(抜粋本文):
■ ■ ■ ■ ■
2020-09-27 09:39:56 | 日記

 昨日(9/26)の「サワコの朝」のお客さんはピン芸人のヒロシ。今も芸人をやっているのかどうかは知らない。彼に言わせると、2005年頃2年ほどギューンと売れて、シュンと凹んでしまった。
 何かのきっかけで目覚め、取り巻きの人たちとキャンプに行くようになったが、彼らはヒロシが全部用意し、もてなすのが当然のように振る舞い、片付けも全部ヒロシまかせ。なんか変だなあと感じていて、一人で行くソロキャンプをするようになった。
 そうして、ある山の一角を買い取り、そこに手を入れながら、ソロキャンプをやってみる。これが性に合ってると思うようになり、ますます面白くなった。
 サワコが訊ねる。
「一人って淋しくないですか?」
「孤独って、沢山の人のなかにいて、何処にも取り付く島がなくてポツンとしている自分を意識したときのこと」
 と、ヒロシは応える。有名人や芸人たちのパーティがあって呼ばれていくが、皆さん、名のある方々。話しかけるわけにもいかず、話しかけられるでもなく、片隅で皆さんの様子をみているというのが、たまらなく嫌になった、と。むしろ、ソロキャンプをしているときは、そういう煩わしいことから離れて、何も考えないでいる。それがすがすがしく、さわやか。
 ソロキャンプが広まっているらしい。ヒロシも「ソロキャンプ」に関する本を出した。アウトドアの集まりに招かれて、ソロキャンプの話をしたり、その実際を披露したりもする。そのときは、イベントとしての催しに沿うように、キャンプ料理を少し豪勢にしてみたり、派手に振る舞ってみたりもするが、やはりソロというキャンプの仕様は、そういうところにあるとは思っていない。
 無心になって枯葉や木っ端を集め、火打石から火を熾し、焚火を見つめる。インスタントラーメンでもコーヒーでも、ゆっくり味わいながら時を過ごす。それが堪らないですね、と(人生における)自分の居場所を見つけたように静かに話す。
 ヒロシの周りでもそういう人たちが寄ってくる。皆さんご自分の用具一式をもってきて、一緒だが、ソロキャンプをする。その距離感が、最初の群れてもてなされて愉しんでいくキャンプの集まりよりも、ずうっと心地よい。なんでねしょうねえ、とすでに答えを知っているのに言葉にしないことも好ましく響く。
                                            *
 ヒロシの経験的屈曲が面白い。
(1)はじめはキャンプが面白い。だが、一緒にキャンプする人たちは、もてなされに来ている。もてなすのがイヤかどうかをヒロシは言わないが、なんかヘンだなと感じていたと正直に話す。
■ ■ ■ ■ ■
(取り組むこと):
1. 抜粋本文によると、ヒロシが2年ほど大きく売れたのは何年頃ですか。
2. 抜粋本文の「ソロキャンプが広まっているら」から「ヒロシの経験的屈曲が面白い。」までを、両端の語句も含めて一字一句そのまま書き写してください。
このあとに並ぶ項目は、今回の作業には一切関係しません。

(提供資料):
■ ■ ■ ■ ■
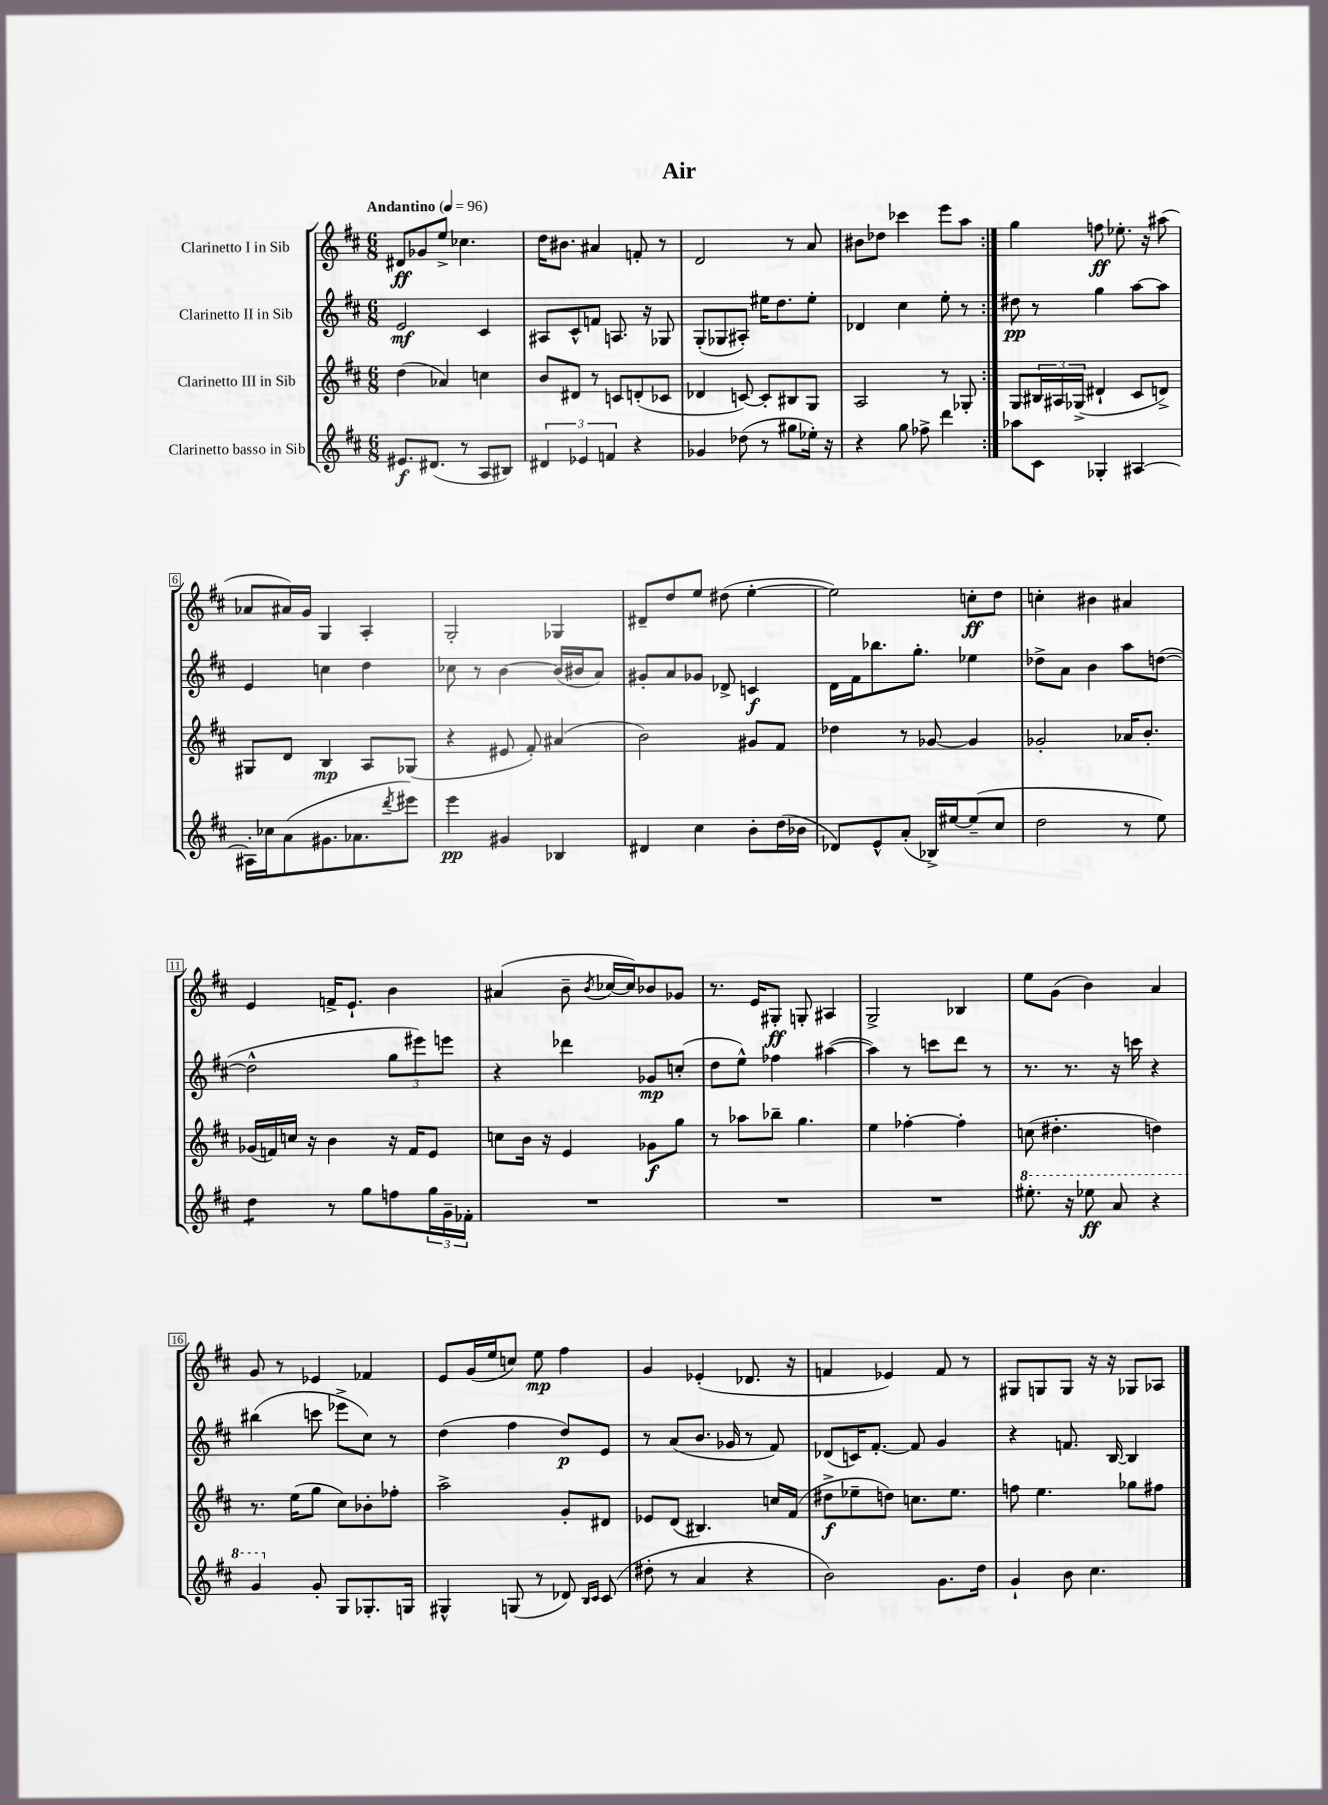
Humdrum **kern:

**kern	**kern	**kern	**kern
*staff4	*staff3	*staff2	*staff1
*clefG2	*clefG2	*clefG2	*clefG2
*k[f#c#]	*k[f#c#]	*k[f#c#]	*k[f#c#]
*M6/8	*M6/8	*M6/8	*M6/8
*MM96	*MM96	*MM96	*MM96
8.e#	(4dd	2e	8d#
.	.	.	8g-
(8.d#	.	.	.
.	4a-)	.	8ee^
8r	.	.	4.cc-
8A	4cc	4c#	.
8B#)	.	.	.
=	=	=	=
6d#	8b	8A#	16dd
.	.	.	8.b#
.	8d#	8c#^^	.
6e-	.	.	.
.	8r	8f	4a#
6f	.	.	.
.	8c	8.A	.
4r	(8d'	.	8f'
.	.	16r	.
.	8c-	8G-	8r
=	=	=	=
4g-	4d-	(8G'	2d
.	.	8G-	.
(8dd-	[8c)	8A#')	.
8r	8c']	16ee#	.
.	.	8.dd	.
8gg#	8B#	.	8r
16ee-')	8G	8ee#'	8a
16r	.	.	.
=	=	=	=
4r	2A	4d-	8b#
.	.	.	8dd-
8gg	.	4cc#	4ccc-
8ff-^	.	.	.
4ddd	8r	8ee'	8eee
.	8G-'	8r	8aa
=:|!	=:|!	=:|!	=:|!
8aa-	8G	8dd#	4gg
8c#	24B#	8r	.
.	24A#	.	.
.	(24G-^	.	.
4G-'	4d#`	4gg	8ff
.	.	.	8.ee-'
[4A#	8c#	[8aa	.
.	.	.	16r
.	8d^)	8aa]	(8aa#
=	=	=	=
16A#']	8G#	4e	8a-
16cc-	.	.	.
(8a	8d	.	16a#)
.	.	.	16g
8.g#	4B	4cc	4G
8.a-	.	.	.
.	8A	4dd	4A'
8qddd	.	.	.
8eee#)	(8G-	.	.
=	=	=	=
4eee	4r	8cc-	2G'
.	.	8r	.
4g#	8e#	[4b	.
.	8f#')	.	.
4B-	(4a#	(16b]	4G-
.	.	16b#	.
.	.	8a)	.
=	=	=	=
4d#	2b)	8g#'	8d#~
.	.	8a	8dd
4cc#	.	8g-	8ee
.	.	8d-^	(8dd#
8b'	8g#	4c	[4ee'
(16dd	8f#	.	.
16b-	.	.	.
=	=	=	=
8d-)	4dd-	16d	2ee])
.	.	16f#	.
8e^^	.	8.bb-	.
(8a'	8r	.	.
.	.	8.gg'	.
16B-^)	[8g-	.	.
[16ee#	.	.	.
(8ee#~]	4g-]	4ee-	8cc'
8cc#	.	.	8dd
=	=	=	=
2dd	2g-'	8dd-^	4cc'
.	.	8a	.
.	.	4b	4b#
8r	16a-	8aa	4a#
.	8.b'	.	.
8ee)	.	([8dd	.
=	=	=	=
4dd	(16g-	2dd^^]	4e
.	16f)	.	.
.	16cc	.	.
.	16r	.	.
8r	4b	.	16f^
.	.	.	8.e`
8gg	.	.	.
8ff	16r	12gg	4b
.	16f	.	.
.	.	12eee#)	.
24gg	8e	.	.
24g~	.	12eee	.
24f-'	.	.	.
=	=	=	=
2.r	8cc	4r	(4a#
.	16b	.	.
.	16r	.	.
.	4e	4ddd-	8b~
.	.	.	8qb
.	.	.	[16cc-
.	.	.	16cc-])
.	8g-	8g-	8b-
.	8gg	(8cc'	8g-
=	=	=	=
2.r	8r	8dd	8.r
.	8aa-	8ee^^)	.
.	.	.	16e
.	8bb-~	4ff-	8G#'
.	4.gg	.	8G'
.	.	([4aa#	4A#
=	=	=	=
2.r	4ee	4aa#])	2G^
.	[4ff-'	8r	.
.	.	8ccc	.
.	4ff-']	8ddd	4B-
.	.	8r	.
=	=	=	=
8.eee#'	(8cc	8.r	8ee
.	4.dd#'	.	(8g
16r	.	8.r	.
8eee-	.	.	4b)
8aa	.	16r	.
.	.	16ccc	.
4r	4dd)	4r	4a
=	=	=	=
4gg	8.r	(4bb#	8g
.	.	.	8r
.	(16ee	.	.
8g'	8gg	8ccc	4e-
8G	8cc#)	8eee-^	.
8.G-'	8b-'	8cc#)	4f-
.	8ff-'	8r	.
16G	.	.	.
=	=	=	=
4G#^^	2aa^	(4dd	8e
.	.	.	(16g
.	.	.	16ee
(8G	.	4ff#	8cc)
8r	.	.	8ee
8d-)	8g'	8dd)	4ff#
16qqB	.	.	.
16qqc#	.	.	.
(8c#	8d#	8e	.
=	=	=	=
8dd#'	8e-	8r	4g
8r	(8d	(8a	.
4a	4.B#)	8.b	(4e-'
.	.	16g-	.
4r	.	8r	8.d-
.	16cc	8f#)	.
.	(16f#	.	16r
=	=	=	=
2b)	8dd#^	(8d-	4f
.	8ee-~	16c)	.
.	.	[8.f#'	.
.	8dd)	.	4e-)
.	8.cc	8f#]	.
8.g	.	4g	8f
.	8.ee-	.	.
.	.	.	8r
16dd	.	.	.
=	=	=	=
4g`	8ff	4r	8G#
.	4.ee	.	8G
8b	.	8.f	8G
4.cc#	.	.	16r
.	.	[16B	16r
.	8gg-	4B]	8G-
.	8ff#	.	8A-
==	==	==	==
*-	*-	*-	*-
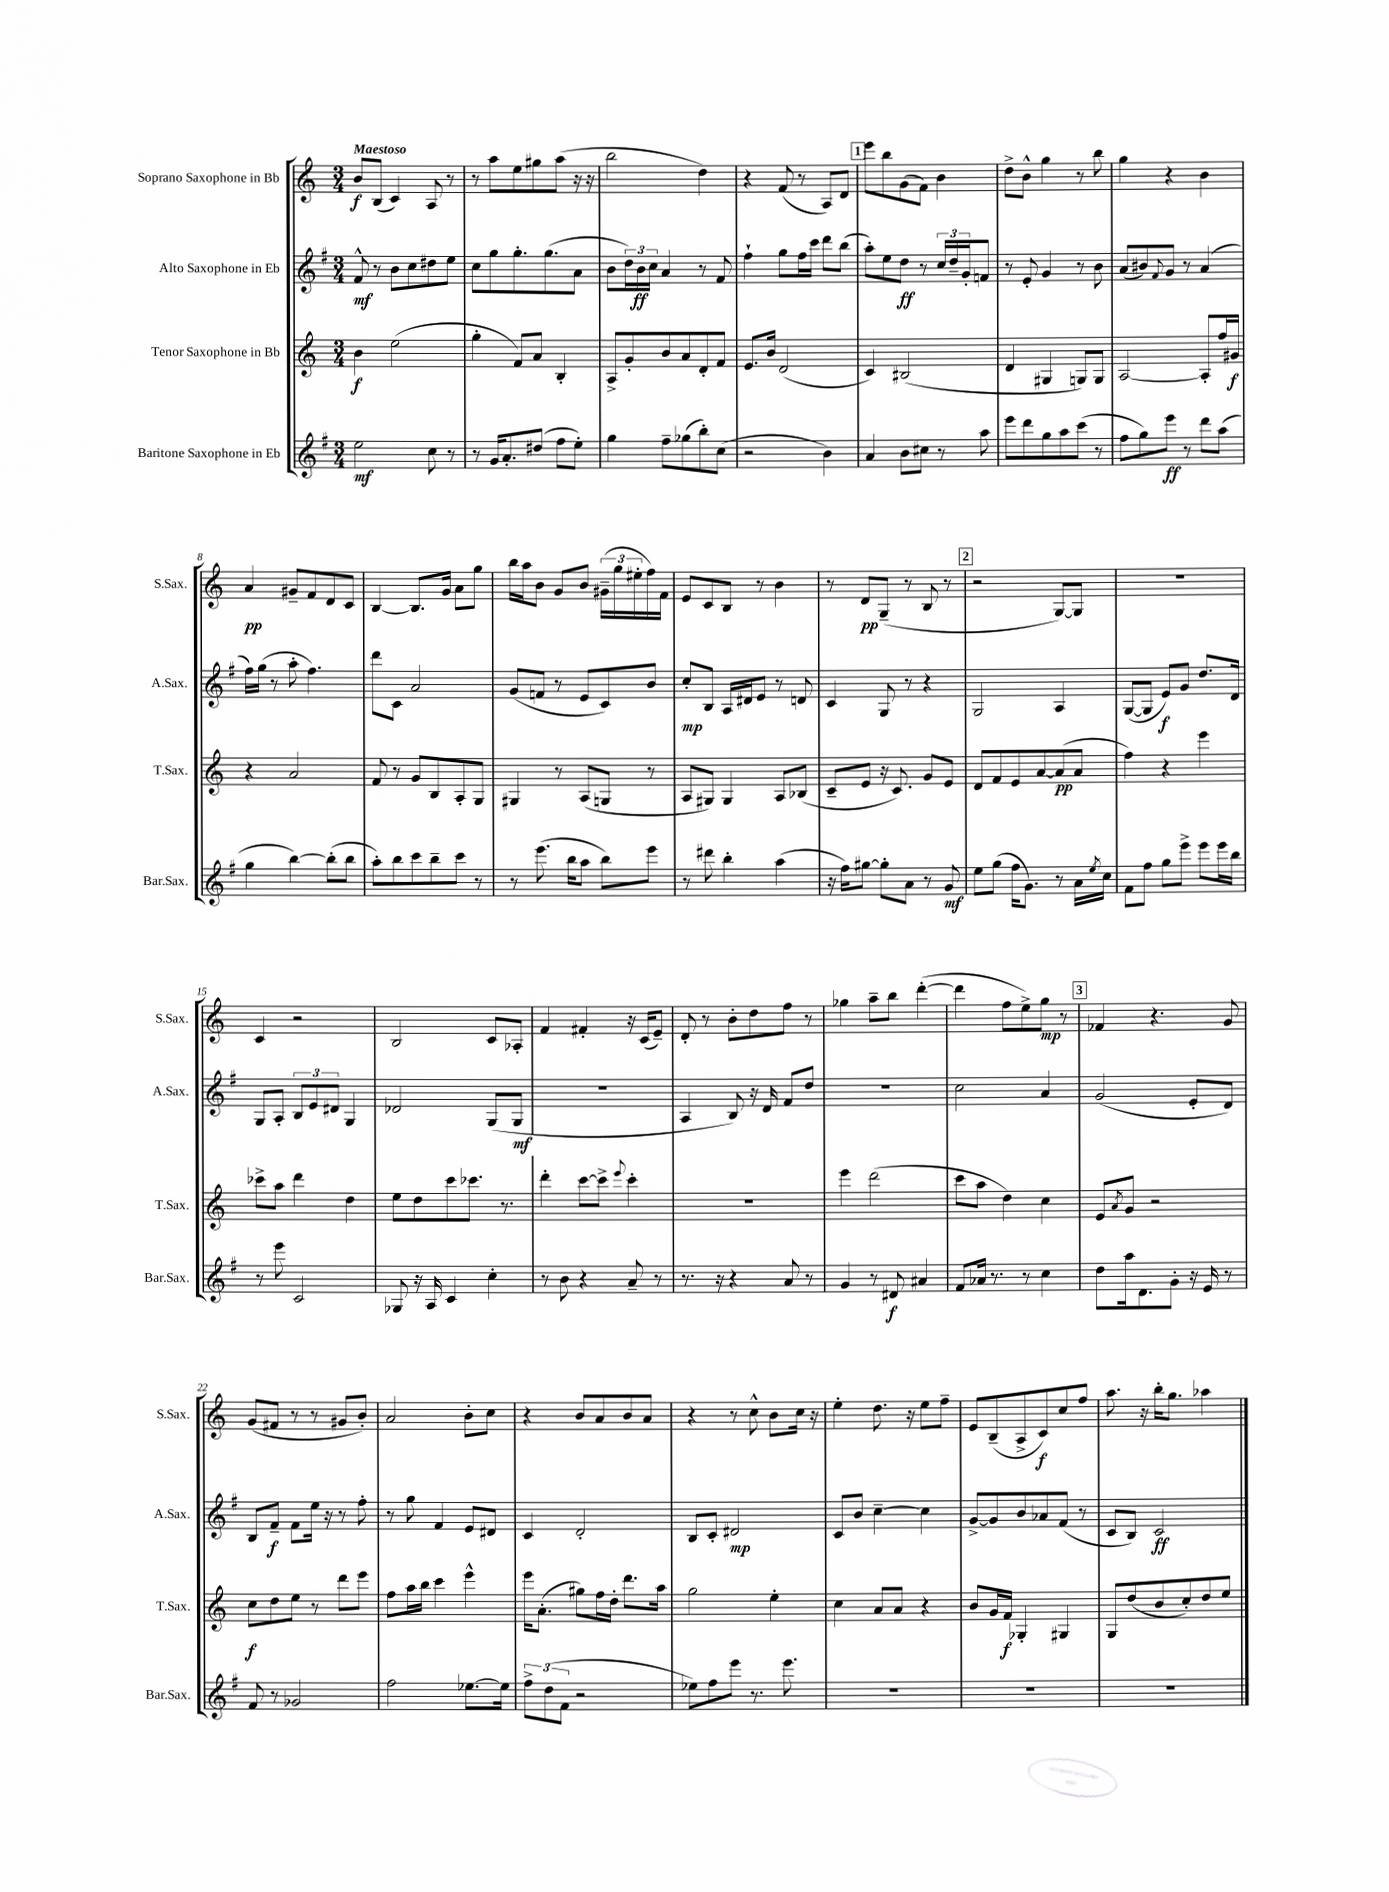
■ ■ ■ ■ ■
(各課題の解答):
1. 2005年頃です。

2.
ソロキャンプが広まっているらしい。ヒロシも「ソロキャンプ」に関する本を出した。アウトドアの集まりに招かれて、ソロキャンプの話をしたり、その実際を披露したりもする。そのときは、イベントとしての催しに沿うように、キャンプ料理を少し豪勢にしてみたり、派手に振る舞ってみたりもするが、やはりソロというキャンプの仕様は、そういうところにあるとは思っていない。
 無心になって枯葉や木っ端を集め、火打石から火を熾し、焚火を見つめる。インスタントラーメンでもコーヒーでも、ゆっくり味わいながら時を過ごす。それが堪らないですね、と(人生における)自分の居場所を見つけたように静かに話す。
 ヒロシの周りでもそういう人たちが寄ってくる。皆さんご自分の用具一式をもってきて、一緒だが、ソロキャンプをする。その距離感が、最初の群れてもてなされて愉しんでいくキャンプの集まりよりも、ずうっと心地よい。なんでねしょうねえ、とすでに答えを知っているのに言葉にしないことも好ましく響く。
                                            *
 ヒロシの経験的屈曲が面白い。